Skeptophilia (skep-to-fil-i-a) (n.) - the love of logical thought, skepticism, and thinking critically. Being an exploration of the applications of skeptical thinking to the world at large, with periodic excursions into linguistics, music, politics, cryptozoology, and why people keep seeing the face of Jesus on grilled cheese sandwiches.

Friday, March 30, 2018

No admission

Let's establish something right from the outset.

Vaccines do NOT cause autism.

Clear enough?  If you are in any doubt, here's a site that provides links to exhaustive studies and meta-analyses that not only show no causative relationship between vaccines and autism, but that there is not even a correlation.

I.e., Andrew Wakefield was lying, and the anti-vaxxers are willfully putting their own children at risk of potentially deadly diseases that are entirely preventable.  As I've said now about 582 times.

The reason this comes up yet again is a webpage that I've now seen posted three times, with the title, "NOW IT'S OFFICIAL: FDA Announced That Vaccines Are Causing Autism!"

The article goes on to say the following:
You may be wondering: Why some of the doctors don’t say anything about the risk of DTaP Vaccine? 
That is a question that many of us, still wondering! Maybe they just is just not convenient for them that we know about the risk of these vaccine. 
To take the vaccine debacle further, most of the mandated vaccines for infants and children, contain many of the above ingredients, which must be stopped from being injected into infants, toddlers, teens and even adults! 
It’s time for Congress to rescind the “Get out of Jail Free” card for vaccine makers and stop the aggressive onslaught of the Autism Spectrum Disorder that is depriving children of a fulfilling life and ruining families emotionally, financially, and physically to the point of parents divorcing because of the stresses of ASD in a family.
The reason that "some of the doctors" (exclusive of frauds like Andrew Wakefield) aren't saying anything about the risk of autism from DTaP and other vaccines is that there is none.  There may well be kids who were diagnosed as autistic following their vaccinations; after all, most vaccines and most autism diagnoses both occur during early childhood.  But to associate the two is the Post Hoc, Ergo Propter Hoc Fallacy -- "after this, therefore because of this."
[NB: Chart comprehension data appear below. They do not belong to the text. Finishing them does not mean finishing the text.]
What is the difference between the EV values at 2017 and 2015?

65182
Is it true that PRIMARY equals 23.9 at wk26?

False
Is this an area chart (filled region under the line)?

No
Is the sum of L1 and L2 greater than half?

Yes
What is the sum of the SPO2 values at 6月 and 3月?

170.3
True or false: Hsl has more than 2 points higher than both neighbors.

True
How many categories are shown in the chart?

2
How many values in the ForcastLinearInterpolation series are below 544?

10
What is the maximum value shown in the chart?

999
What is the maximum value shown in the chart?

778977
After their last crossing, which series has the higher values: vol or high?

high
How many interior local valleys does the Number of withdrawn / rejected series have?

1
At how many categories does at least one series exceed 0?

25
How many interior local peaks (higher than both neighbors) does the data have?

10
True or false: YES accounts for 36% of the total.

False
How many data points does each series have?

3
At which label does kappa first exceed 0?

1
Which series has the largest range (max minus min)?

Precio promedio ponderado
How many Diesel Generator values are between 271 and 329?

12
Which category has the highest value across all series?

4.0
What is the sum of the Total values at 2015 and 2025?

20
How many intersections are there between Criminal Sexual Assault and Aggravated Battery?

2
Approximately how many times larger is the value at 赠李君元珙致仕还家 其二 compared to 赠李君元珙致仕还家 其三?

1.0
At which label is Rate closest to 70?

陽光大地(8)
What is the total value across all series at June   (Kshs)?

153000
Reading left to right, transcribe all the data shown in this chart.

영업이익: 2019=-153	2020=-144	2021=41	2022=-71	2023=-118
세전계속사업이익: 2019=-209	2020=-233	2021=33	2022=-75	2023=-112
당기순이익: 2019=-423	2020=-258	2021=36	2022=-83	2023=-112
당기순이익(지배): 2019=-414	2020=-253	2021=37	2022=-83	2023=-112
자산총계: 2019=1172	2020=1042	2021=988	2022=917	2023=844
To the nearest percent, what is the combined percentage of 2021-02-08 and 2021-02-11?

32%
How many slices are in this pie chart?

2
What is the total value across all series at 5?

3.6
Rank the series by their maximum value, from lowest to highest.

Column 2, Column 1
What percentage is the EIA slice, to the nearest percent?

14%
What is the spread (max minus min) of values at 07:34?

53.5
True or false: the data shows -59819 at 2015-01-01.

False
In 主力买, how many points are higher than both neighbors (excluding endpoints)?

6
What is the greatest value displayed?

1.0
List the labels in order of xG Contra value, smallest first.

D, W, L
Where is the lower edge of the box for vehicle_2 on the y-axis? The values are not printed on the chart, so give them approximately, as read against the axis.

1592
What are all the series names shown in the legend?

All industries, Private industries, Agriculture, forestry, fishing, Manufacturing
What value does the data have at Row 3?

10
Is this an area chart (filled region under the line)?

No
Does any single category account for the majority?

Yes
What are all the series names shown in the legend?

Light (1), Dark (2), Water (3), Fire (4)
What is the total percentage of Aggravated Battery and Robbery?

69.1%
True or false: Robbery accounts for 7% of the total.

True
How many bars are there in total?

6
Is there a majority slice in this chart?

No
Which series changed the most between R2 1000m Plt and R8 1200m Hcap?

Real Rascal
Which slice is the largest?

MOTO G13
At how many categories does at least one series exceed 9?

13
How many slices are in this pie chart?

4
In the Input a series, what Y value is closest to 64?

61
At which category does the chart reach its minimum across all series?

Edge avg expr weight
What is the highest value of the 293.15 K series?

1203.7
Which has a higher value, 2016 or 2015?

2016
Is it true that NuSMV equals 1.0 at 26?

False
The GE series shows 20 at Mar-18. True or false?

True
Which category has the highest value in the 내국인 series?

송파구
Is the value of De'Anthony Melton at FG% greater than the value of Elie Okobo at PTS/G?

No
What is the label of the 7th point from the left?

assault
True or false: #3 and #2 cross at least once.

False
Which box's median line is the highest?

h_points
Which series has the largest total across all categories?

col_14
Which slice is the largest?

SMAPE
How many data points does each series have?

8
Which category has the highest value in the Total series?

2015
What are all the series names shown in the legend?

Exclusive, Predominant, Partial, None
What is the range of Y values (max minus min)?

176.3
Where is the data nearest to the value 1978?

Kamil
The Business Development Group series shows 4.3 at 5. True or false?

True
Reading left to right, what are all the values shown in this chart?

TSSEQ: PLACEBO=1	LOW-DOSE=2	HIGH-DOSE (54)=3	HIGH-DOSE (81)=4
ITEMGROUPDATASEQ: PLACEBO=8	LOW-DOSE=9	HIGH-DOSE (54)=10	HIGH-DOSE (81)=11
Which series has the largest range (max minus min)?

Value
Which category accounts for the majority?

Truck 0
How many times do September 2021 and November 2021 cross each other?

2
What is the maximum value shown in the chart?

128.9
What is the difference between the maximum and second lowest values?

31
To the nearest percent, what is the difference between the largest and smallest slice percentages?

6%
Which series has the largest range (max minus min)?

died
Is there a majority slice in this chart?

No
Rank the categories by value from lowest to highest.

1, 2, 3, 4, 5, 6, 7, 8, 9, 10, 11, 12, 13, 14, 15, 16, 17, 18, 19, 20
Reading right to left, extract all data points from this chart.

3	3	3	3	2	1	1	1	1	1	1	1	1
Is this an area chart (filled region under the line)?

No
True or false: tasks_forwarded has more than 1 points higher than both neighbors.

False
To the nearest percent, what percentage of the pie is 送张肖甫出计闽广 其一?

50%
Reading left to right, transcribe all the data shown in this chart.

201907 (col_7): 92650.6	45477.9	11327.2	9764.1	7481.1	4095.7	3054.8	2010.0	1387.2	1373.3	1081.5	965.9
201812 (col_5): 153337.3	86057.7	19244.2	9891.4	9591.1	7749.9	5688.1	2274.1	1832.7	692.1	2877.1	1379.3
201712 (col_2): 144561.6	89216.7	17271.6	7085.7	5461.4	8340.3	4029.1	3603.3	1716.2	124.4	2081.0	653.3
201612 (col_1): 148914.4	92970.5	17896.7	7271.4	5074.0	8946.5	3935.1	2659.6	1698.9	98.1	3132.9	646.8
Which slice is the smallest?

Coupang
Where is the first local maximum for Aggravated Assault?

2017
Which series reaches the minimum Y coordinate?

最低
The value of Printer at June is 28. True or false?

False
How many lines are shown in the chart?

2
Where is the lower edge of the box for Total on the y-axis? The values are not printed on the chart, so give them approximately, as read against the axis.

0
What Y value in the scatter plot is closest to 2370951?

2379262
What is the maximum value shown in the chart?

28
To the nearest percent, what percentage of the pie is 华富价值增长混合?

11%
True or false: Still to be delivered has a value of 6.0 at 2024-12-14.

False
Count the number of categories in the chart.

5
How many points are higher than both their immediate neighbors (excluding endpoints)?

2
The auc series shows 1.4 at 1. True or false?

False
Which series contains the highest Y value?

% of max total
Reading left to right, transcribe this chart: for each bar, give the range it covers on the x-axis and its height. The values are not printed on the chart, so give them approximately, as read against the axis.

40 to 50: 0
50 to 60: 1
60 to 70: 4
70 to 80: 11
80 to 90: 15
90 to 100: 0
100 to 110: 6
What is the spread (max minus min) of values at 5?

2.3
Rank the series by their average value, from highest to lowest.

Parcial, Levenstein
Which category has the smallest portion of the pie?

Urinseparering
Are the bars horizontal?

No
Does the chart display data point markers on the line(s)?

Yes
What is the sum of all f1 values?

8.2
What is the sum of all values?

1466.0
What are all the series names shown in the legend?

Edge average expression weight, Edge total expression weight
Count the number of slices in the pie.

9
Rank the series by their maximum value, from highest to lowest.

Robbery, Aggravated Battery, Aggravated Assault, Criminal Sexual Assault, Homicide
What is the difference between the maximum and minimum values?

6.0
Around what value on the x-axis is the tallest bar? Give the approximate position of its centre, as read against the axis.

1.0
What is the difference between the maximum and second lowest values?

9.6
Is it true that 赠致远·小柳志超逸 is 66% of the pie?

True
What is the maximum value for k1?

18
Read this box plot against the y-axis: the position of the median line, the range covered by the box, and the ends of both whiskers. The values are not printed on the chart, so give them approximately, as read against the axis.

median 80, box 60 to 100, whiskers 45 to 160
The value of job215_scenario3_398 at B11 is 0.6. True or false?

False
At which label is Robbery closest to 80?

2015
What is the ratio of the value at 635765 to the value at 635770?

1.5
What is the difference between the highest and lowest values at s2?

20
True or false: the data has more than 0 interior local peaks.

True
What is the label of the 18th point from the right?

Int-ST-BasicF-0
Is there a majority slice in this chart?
Let me say it again: multiple studies with huge sample sizes have found that the incidence of autism is no higher in vaccinated children than it is in unvaccinated children.  And vaccinating your children will keep them getting diseases like diphtheria, which back in the days before immunization, killed children by the thousands by making them, literally, slowly suffocate to death.

[image courtesy of the Wikimedia Commons]

So needless to say (or it should be), the FDA didn't announce any such thing.  If you bother to read the article, or (better yet) take a look at the FDA post that generated it, what you find is that the information the government published on the DTaP (diphtheria, tetanus, and pertussis) vaccine listed autism along with a dozen or so "reported adverse effects" -- but then said, and I quote, "Because these events are reported voluntarily from a population of uncertain size, it is not always possible to reliably estimate their frequencies or to establish a causal relationship to components of Tripedia vaccine."

The important part is "reported voluntarily."  In other words, all you'd have to do is have a single parent call the FDA and lodge an official complaint that their child became autistic due to the DTaP vaccine, and it would be justifiably included on this list.  Nowhere does it says that the claim -- any of them on the list, in fact -- had been evaluated by a physician, or even confirmed to be the truth.  This isn't even at the level of anecdote.

This is at the level of "my aunt's best friend's gardener's second cousin's third-grade teacher said it was so."

If you think that I'm just a blogger with an axe to grind on this topic -- not entirely untrue, I must admit -- here's the piece that Snopes did on the subject.

It's unfortunate the FDA did that -- not that I'm in favor of suppressing information, bear you, but the last thing we (or they) really need is the anti-vaxxers to come howling out of the woodwork.  Not that they ever gave up, really, and it's amazing how much their campaign has worked, even among people who are otherwise pretty sensible.  I've seen more than one person claim they'd never get a flu shot because the year before, the vaccine gave them the flu (impossible, as the flu vaccine contains dead virus particles) and that there's no way they'd have their child receive the HPV vaccine because it can potentially cause brain damage (total bullshit, and especially horrifying given that the eradication of HPV would virtually eliminate the risk of six different particularly deadly cancers).

The message should be loud and clear.  Claiming that the risks of vaccination outweigh the benefits, or that the risk is even significant, is quite simply wrong.  Refusing to vaccinate your own children constitutes child endangerment, not to mention putting at risk children who can't receive vaccines for legitimate medical reasons (e.g. having a damaged immune system).

This debate is over.  It's time for the anti-vaxxers to stop screeching about coverups and shills and conspiracies by Big Pharma, and admit that they were wrong from the outset.

And along the way, admit that this has never been about evidence; it's about irrational fear and a never-say-die adherence to personal bias.